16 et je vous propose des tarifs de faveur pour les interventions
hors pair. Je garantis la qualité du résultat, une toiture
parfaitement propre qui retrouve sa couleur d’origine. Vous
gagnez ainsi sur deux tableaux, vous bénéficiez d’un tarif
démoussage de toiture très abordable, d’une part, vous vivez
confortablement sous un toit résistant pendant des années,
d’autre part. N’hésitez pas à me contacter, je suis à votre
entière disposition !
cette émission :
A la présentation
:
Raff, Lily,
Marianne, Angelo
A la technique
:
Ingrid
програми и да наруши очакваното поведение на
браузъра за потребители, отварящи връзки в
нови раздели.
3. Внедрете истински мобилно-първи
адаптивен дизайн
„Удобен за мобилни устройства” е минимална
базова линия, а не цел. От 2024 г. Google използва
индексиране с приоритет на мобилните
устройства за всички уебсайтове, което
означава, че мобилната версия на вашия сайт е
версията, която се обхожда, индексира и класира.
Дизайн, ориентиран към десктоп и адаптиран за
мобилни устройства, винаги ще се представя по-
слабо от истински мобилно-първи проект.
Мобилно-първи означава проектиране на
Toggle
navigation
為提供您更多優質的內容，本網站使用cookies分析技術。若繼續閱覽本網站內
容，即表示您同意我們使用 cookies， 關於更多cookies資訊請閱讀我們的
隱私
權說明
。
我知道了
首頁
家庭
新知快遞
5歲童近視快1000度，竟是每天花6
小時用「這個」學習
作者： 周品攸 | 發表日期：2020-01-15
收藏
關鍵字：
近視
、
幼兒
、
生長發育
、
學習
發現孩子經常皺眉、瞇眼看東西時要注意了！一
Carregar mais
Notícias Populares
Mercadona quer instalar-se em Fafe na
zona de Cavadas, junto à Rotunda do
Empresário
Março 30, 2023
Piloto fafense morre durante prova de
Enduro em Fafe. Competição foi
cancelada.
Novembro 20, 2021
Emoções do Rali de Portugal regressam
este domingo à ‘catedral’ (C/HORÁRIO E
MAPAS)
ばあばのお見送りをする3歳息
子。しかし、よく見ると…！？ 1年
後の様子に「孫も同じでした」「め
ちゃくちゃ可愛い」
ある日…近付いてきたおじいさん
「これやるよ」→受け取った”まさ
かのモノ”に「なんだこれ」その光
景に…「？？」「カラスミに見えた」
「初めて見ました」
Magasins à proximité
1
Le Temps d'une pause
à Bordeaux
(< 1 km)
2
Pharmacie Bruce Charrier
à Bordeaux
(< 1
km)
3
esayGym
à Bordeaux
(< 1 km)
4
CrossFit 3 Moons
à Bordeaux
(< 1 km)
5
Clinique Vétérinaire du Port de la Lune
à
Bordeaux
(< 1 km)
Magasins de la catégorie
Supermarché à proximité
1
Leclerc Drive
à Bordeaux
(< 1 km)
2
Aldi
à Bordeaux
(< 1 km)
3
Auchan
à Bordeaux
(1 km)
----------------
Your instructions — Every line containing the word "първи" must be copied from the material above.

Result for this task —
3. Внедрете истински мобилно-първи
слабо от истински мобилно-първи проект.
Мобилно-първи означава проектиране на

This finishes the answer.